Oddly, rather than being shocked by the hyper-partisanship, I've been surprised by the degree of unanimity that there has been with respect to health care reform, particularly outside of the beltway.

In most cases, health care experts, regardless of their political affiliation, have been in lockstep about what needs to be done and have had no problem proposing seemingly apolitical solutions. Atul Gawande, Donald Berwick, Elliott Fisher and Mark McClellan -- four physicians -- have written persuasively about health care reform and they haven't used the words Democrat or Republic once. I recently participated in a roundtable forum with a member of President Bush's Cabinet, a representative from Newt Gingrich's health care think tank, and participants from the political left. I was shocked at the extent to which they all agreed! And then there's the trio of Bob Dole, Howard Baker, and Tom Daschle -- once they were out of office and were able to put aside politics, band together on common goals and collectively proposed a sensible pathway to reform.

Then think about the kind of patient safety proposals that Peter Pronovost, a doctor at Johns Hopkins has developed. His checklists save lives, improve care and can reduce how much we spend on health care. Surely, we're all in agreement about what he's proposing.

Partisanship isn't going anywhere and it doesn't have to cease in order to pass comprehensive health care reform. In fact, healthy partisanship may even make the policies stronger.

There are a host of other countries that have achieved comprehensive health care reform, and it's not because politics in those countries are devoid of left versus right ideological battles. Instead, the reason why Switzerland, England and the growing list of other major countries like the Netherlands have passed major health care legislation is because there's bipartisan consensus on the need to have high quality health care. Once there are agreements on those macro principals, legislators are left free to argue about how to improve the specifics without the risk of throwing the baby out with the bath water if the talks collapse. If they fail, there is agreement that it is a plague on all their houses.

The challenge is getting legislators in America to mirror this sort of thinking in a political environment where unfortunately, cooperating across party lines is a sign of weakness for both parties, and ideological entrenchment is becoming a key ingredient for reelection.

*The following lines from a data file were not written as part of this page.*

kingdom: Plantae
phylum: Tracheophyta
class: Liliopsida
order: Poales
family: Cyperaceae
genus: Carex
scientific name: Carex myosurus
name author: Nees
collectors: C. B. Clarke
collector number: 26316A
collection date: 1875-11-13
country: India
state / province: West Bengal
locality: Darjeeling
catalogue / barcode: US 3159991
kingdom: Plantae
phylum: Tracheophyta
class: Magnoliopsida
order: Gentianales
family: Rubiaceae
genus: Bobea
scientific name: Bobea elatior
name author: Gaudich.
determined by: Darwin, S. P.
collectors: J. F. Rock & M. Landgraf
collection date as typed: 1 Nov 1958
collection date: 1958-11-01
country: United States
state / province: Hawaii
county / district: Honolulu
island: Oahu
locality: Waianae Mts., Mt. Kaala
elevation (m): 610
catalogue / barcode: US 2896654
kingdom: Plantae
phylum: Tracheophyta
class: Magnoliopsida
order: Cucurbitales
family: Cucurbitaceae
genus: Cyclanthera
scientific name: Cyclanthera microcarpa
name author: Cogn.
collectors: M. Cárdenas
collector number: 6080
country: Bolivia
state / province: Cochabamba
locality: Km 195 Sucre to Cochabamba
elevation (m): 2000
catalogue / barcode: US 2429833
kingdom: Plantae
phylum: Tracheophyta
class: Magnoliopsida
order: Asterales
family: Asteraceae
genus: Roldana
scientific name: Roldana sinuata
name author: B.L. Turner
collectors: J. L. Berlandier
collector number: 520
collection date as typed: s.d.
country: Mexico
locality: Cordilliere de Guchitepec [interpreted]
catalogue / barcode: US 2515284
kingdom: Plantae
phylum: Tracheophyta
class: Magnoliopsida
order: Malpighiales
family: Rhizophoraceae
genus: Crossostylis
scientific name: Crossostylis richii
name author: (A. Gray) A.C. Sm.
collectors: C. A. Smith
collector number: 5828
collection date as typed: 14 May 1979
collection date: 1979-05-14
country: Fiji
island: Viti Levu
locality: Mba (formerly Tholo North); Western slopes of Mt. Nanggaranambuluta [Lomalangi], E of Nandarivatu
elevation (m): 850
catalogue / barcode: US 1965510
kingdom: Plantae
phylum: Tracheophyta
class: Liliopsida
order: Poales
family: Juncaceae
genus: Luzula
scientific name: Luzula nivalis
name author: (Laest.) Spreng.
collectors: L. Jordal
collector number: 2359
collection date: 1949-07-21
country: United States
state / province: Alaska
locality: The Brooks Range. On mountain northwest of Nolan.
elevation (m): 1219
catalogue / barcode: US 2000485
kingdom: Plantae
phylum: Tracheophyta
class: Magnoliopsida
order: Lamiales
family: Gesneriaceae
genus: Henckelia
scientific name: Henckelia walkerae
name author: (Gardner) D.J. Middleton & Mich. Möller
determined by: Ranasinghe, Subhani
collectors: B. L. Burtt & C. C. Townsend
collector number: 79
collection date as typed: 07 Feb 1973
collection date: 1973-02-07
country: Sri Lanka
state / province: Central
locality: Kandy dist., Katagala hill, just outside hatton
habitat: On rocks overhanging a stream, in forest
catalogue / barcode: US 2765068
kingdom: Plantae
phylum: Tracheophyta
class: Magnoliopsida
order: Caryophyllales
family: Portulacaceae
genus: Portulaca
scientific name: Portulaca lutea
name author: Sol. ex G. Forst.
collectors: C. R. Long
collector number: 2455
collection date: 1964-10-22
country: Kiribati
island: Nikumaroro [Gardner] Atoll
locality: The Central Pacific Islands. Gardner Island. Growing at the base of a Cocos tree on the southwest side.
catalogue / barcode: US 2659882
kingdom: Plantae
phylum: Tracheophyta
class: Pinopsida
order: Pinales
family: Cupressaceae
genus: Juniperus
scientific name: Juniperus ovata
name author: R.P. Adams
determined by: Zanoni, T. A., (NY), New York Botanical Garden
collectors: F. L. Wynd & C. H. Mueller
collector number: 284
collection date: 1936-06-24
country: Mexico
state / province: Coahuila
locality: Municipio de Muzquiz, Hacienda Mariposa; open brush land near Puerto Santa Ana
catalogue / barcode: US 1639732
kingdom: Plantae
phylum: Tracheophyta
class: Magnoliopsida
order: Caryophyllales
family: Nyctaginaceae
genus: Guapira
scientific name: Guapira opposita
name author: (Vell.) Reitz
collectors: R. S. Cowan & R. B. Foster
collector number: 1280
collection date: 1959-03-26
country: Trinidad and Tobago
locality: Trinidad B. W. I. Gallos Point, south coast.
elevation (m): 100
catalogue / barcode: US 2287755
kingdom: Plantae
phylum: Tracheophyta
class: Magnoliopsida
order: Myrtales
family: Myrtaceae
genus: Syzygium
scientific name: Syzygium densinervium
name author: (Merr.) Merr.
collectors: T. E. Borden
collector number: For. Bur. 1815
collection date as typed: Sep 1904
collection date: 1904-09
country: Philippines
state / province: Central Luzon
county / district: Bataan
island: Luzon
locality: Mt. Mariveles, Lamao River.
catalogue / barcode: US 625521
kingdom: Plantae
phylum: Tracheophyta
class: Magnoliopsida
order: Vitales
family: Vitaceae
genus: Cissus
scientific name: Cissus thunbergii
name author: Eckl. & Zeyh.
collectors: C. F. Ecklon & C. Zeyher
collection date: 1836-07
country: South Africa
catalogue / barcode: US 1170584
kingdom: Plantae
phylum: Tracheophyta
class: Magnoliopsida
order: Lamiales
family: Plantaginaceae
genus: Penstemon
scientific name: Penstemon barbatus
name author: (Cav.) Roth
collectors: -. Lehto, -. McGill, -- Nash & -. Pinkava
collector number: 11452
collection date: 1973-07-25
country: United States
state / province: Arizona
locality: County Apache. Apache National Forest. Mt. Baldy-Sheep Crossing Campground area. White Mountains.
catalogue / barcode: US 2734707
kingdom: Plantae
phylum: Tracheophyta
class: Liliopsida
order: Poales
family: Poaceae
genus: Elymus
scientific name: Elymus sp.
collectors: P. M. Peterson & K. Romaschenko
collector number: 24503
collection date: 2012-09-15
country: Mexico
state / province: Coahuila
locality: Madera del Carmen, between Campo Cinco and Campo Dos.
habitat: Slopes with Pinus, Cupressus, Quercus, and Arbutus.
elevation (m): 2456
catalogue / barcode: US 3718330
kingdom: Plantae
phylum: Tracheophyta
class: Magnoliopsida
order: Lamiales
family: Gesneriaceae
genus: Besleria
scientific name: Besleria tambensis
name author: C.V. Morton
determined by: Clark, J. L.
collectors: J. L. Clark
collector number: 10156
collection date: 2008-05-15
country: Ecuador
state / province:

With that in mind, the test President Obama is facing tomorrow is not how to achieve compromise on the public option or agreement on the Cadillac taxes. Instead, his challenge is to draw out the shared goals from Democrats and Republicans and then get both sides to be very explicit what they expect from health care reform. There won't be agreement on everything, but I suspect everyone will find that that they are far closer than they expect and that laying out specific goals will help dictate which specific policies are imperative, and how they fit within a broader push for health care reform.

If it were up to me, I would aim to get the participants to give specific answers to the following 4 questions:

  1. What is the minimum level of health care that every American should be guaranteed?;

  • On what day of what year will we provide every American with health care at that minimum level which we have agreed upon?;
  • How do we specifically define 'affordable health care'?; and
  • How much money are we prepared to spend now, in order to meet these objectives? If not these questions, what are the key questions you would ask and better still, what are the answers to them?